(Stored data entries)
———

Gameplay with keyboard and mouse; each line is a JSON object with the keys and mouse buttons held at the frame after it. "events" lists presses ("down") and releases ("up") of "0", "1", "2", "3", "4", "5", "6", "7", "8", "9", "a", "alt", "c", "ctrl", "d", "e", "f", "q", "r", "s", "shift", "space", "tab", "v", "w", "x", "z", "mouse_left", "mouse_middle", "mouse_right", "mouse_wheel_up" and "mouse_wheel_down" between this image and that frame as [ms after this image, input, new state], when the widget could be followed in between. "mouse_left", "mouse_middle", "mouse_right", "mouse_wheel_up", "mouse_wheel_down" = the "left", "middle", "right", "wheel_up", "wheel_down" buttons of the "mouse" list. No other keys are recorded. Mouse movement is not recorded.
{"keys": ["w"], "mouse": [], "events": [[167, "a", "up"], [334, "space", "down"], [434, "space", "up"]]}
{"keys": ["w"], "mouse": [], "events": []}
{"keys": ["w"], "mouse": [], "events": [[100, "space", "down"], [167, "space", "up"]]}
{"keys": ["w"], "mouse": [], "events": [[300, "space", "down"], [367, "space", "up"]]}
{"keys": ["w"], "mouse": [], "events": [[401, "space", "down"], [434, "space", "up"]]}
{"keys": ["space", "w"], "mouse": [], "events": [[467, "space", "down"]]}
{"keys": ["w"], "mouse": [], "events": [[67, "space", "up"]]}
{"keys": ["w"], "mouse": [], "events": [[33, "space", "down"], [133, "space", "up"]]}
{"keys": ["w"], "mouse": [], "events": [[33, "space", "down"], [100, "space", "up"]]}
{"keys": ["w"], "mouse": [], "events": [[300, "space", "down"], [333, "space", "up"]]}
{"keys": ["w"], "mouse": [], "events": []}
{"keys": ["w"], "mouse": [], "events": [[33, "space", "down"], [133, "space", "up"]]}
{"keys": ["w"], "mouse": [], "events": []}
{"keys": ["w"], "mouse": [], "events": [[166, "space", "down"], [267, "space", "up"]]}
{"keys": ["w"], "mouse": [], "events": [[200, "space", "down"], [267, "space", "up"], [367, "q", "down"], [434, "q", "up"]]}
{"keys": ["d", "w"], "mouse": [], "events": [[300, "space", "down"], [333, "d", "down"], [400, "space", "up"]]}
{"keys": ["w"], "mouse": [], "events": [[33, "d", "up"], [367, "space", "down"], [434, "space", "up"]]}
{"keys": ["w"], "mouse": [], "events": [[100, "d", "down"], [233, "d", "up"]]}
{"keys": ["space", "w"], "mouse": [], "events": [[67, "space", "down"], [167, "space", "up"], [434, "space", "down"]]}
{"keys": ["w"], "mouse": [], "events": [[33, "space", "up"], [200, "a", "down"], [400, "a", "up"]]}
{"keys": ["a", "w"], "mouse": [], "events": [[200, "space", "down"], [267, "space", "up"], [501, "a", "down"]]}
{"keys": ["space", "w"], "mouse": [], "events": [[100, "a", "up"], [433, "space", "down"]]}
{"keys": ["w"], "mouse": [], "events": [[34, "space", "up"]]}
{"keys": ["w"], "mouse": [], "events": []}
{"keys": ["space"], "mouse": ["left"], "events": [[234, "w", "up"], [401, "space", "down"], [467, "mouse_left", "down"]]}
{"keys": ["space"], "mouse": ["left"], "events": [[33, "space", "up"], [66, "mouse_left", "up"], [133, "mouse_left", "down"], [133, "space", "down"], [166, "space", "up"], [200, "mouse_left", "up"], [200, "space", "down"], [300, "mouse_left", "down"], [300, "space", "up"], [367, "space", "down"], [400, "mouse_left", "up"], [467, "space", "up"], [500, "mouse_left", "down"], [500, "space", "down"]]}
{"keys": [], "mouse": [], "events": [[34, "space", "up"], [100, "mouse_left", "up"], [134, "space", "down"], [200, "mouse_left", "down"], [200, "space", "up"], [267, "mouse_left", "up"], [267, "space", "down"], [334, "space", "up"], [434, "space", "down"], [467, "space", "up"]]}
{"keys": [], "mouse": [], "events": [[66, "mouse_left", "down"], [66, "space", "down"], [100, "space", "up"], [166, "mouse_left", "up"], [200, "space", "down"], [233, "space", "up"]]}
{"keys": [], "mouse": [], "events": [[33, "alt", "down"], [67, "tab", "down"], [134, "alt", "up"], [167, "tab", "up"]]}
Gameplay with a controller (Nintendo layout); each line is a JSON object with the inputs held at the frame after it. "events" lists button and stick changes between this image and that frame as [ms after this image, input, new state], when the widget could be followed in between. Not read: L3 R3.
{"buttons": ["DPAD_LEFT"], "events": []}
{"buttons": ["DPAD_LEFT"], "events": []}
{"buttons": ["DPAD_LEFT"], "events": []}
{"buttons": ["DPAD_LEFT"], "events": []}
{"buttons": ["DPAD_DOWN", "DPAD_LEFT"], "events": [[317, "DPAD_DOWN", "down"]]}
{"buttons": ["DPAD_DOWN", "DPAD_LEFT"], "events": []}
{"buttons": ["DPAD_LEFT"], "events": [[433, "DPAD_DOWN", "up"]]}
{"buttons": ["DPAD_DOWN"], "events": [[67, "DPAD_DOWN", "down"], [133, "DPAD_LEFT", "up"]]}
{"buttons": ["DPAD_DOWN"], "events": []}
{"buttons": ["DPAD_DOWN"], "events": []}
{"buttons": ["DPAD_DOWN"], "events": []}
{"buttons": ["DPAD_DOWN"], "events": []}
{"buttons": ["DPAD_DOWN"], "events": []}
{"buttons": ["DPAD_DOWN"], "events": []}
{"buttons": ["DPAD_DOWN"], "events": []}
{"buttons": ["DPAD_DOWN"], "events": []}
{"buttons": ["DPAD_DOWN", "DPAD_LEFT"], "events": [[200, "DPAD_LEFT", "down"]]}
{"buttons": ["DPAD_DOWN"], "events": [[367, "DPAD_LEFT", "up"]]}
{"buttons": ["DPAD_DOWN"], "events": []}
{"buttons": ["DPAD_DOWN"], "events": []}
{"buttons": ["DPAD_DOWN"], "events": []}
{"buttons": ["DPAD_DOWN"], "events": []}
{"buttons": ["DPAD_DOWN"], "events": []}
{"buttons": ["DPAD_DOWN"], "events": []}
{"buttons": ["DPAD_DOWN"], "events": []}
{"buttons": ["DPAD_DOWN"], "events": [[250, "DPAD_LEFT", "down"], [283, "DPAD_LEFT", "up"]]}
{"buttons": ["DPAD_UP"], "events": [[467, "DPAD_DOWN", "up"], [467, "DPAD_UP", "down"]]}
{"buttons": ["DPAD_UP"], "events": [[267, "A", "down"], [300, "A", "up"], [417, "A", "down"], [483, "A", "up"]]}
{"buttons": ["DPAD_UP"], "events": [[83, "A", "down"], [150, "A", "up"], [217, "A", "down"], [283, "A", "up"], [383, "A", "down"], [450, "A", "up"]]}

———

## WORK TO COMPLETE
If a line appears above, it belongs in your answer, printed exactly.

## ANSWER TO THIS EXERCISE
Gameplay with keyboard and mouse; each line is a JSON object with the keys and mouse buttons held at the frame after it. "events" lists presses ("down") and releases ("up") of "0", "1", "2", "3", "4", "5", "6", "7", "8", "9", "a", "alt", "c", "ctrl", "d", "e", "f", "q", "r", "s", "shift", "space", "tab", "v", "w", "x", "z", "mouse_left", "mouse_middle", "mouse_right", "mouse_wheel_up" and "mouse_wheel_down" between this image and that frame as [ms after this image, input, new state], when the widget could be followed in between. "mouse_left", "mouse_middle", "mouse_right", "mouse_wheel_up", "mouse_wheel_down" = the "left", "middle", "right", "wheel_up", "wheel_down" buttons of the "mouse" list. No other keys are recorded. Mouse movement is not recorded.
{"keys": ["w"], "mouse": [], "events": [[167, "a", "up"], [334, "space", "down"], [434, "space", "up"]]}
{"keys": ["w"], "mouse": [], "events": []}
{"keys": ["w"], "mouse": [], "events": [[100, "space", "down"], [167, "space", "up"]]}
{"keys": ["w"], "mouse": [], "events": [[300, "space", "down"], [367, "space", "up"]]}
{"keys": ["w"], "mouse": [], "events": [[401, "space", "down"], [434, "space", "up"]]}
{"keys": ["space", "w"], "mouse": [], "events": [[467, "space", "down"]]}
{"keys": ["w"], "mouse": [], "events": [[67, "space", "up"]]}
{"keys": ["w"], "mouse": [], "events": [[33, "space", "down"], [133, "space", "up"]]}
{"keys": ["w"], "mouse": [], "events": [[33, "space", "down"], [100, "space", "up"]]}
{"keys": ["w"], "mouse": [], "events": [[300, "space", "down"], [333, "space", "up"]]}
{"keys": ["w"], "mouse": [], "events": []}
{"keys": ["w"], "mouse": [], "events": [[33, "space", "down"], [133, "space", "up"]]}
{"keys": ["w"], "mouse": [], "events": []}
{"keys": ["w"], "mouse": [], "events": [[166, "space", "down"], [267, "space", "up"]]}
{"keys": ["w"], "mouse": [], "events": [[200, "space", "down"], [267, "space", "up"], [367, "q", "down"], [434, "q", "up"]]}
{"keys": ["d", "w"], "mouse": [], "events": [[300, "space", "down"], [333, "d", "down"], [400, "space", "up"]]}
{"keys": ["w"], "mouse": [], "events": [[33, "d", "up"], [367, "space", "down"], [434, "space", "up"]]}
{"keys": ["w"], "mouse": [], "events": [[100, "d", "down"], [233, "d", "up"]]}
{"keys": ["space", "w"], "mouse": [], "events": [[67, "space", "down"], [167, "space", "up"], [434, "space", "down"]]}
{"keys": ["w"], "mouse": [], "events": [[33, "space", "up"], [200, "a", "down"], [400, "a", "up"]]}
{"keys": ["a", "w"], "mouse": [], "events": [[200, "space", "down"], [267, "space", "up"], [501, "a", "down"]]}
{"keys": ["space", "w"], "mouse": [], "events": [[100, "a", "up"], [433, "space", "down"]]}
{"keys": ["w"], "mouse": [], "events": [[34, "space", "up"]]}
{"keys": ["w"], "mouse": [], "events": []}
{"keys": ["space"], "mouse": ["left"], "events": [[234, "w", "up"], [401, "space", "down"], [467, "mouse_left", "down"]]}
{"keys": ["space"], "mouse": ["left"], "events": [[33, "space", "up"], [66, "mouse_left", "up"], [133, "mouse_left", "down"], [133, "space", "down"], [166, "space", "up"], [200, "mouse_left", "up"], [200, "space", "down"], [300, "mouse_left", "down"], [300, "space", "up"], [367, "space", "down"], [400, "mouse_left", "up"], [467, "space", "up"], [500, "mouse_left", "down"], [500, "space", "down"]]}
{"keys": [], "mouse": [], "events": [[34, "space", "up"], [100, "mouse_left", "up"], [134, "space", "down"], [200, "mouse_left", "down"], [200, "space", "up"], [267, "mouse_left", "up"], [267, "space", "down"], [334, "space", "up"], [434, "space", "down"], [467, "space", "up"]]}
{"keys": [], "mouse": [], "events": [[66, "mouse_left", "down"], [66, "space", "down"], [100, "space", "up"], [166, "mouse_left", "up"], [200, "space", "down"], [233, "space", "up"]]}
{"keys": [], "mouse": [], "events": [[33, "alt", "down"], [67, "tab", "down"], [134, "alt", "up"], [167, "tab", "up"]]}
Gameplay with a controller (Nintendo layout); each line is a JSON object with the inputs held at the frame after it. "events" lists button and stick changes between this image and that frame as [ms after this image, input, new state], when the widget could be followed in between. Not read: L3 R3.
{"buttons": ["DPAD_LEFT"], "events": []}
{"buttons": ["DPAD_LEFT"], "events": []}
{"buttons": ["DPAD_LEFT"], "events": []}
{"buttons": ["DPAD_LEFT"], "events": []}
{"buttons": ["DPAD_DOWN", "DPAD_LEFT"], "events": [[317, "DPAD_DOWN", "down"]]}
{"buttons": ["DPAD_DOWN", "DPAD_LEFT"], "events": []}
{"buttons": ["DPAD_LEFT"], "events": [[433, "DPAD_DOWN", "up"]]}
{"buttons": ["DPAD_DOWN"], "events": [[67, "DPAD_DOWN", "down"], [133, "DPAD_LEFT", "up"]]}
{"buttons": ["DPAD_DOWN"], "events": []}
{"buttons": ["DPAD_DOWN"], "events": []}
{"buttons": ["DPAD_DOWN"], "events": []}
{"buttons": ["DPAD_DOWN"], "events": []}
{"buttons": ["DPAD_DOWN"], "events": []}
{"buttons": ["DPAD_DOWN"], "events": []}
{"buttons": ["DPAD_DOWN"], "events": []}
{"buttons": ["DPAD_DOWN"], "events": []}
{"buttons": ["DPAD_DOWN", "DPAD_LEFT"], "events": [[200, "DPAD_LEFT", "down"]]}
{"buttons": ["DPAD_DOWN"], "events": [[367, "DPAD_LEFT", "up"]]}
{"buttons": ["DPAD_DOWN"], "events": []}
{"buttons": ["DPAD_DOWN"], "events": []}
{"buttons": ["DPAD_DOWN"], "events": []}
{"buttons": ["DPAD_DOWN"], "events": []}
{"buttons": ["DPAD_DOWN"], "events": []}
{"buttons": ["DPAD_DOWN"], "events": []}
{"buttons": ["DPAD_DOWN"], "events": []}
{"buttons": ["DPAD_DOWN"], "events": [[250, "DPAD_LEFT", "down"], [283, "DPAD_LEFT", "up"]]}
{"buttons": ["DPAD_UP"], "events": [[467, "DPAD_DOWN", "up"], [467, "DPAD_UP", "down"]]}
{"buttons": ["DPAD_UP"], "events": [[267, "A", "down"], [300, "A", "up"], [417, "A", "down"], [483, "A", "up"]]}
{"buttons": ["DPAD_UP"], "events": [[83, "A", "down"], [150, "A", "up"], [217, "A", "down"], [283, "A", "up"], [383, "A", "down"], [450, "A", "up"]]}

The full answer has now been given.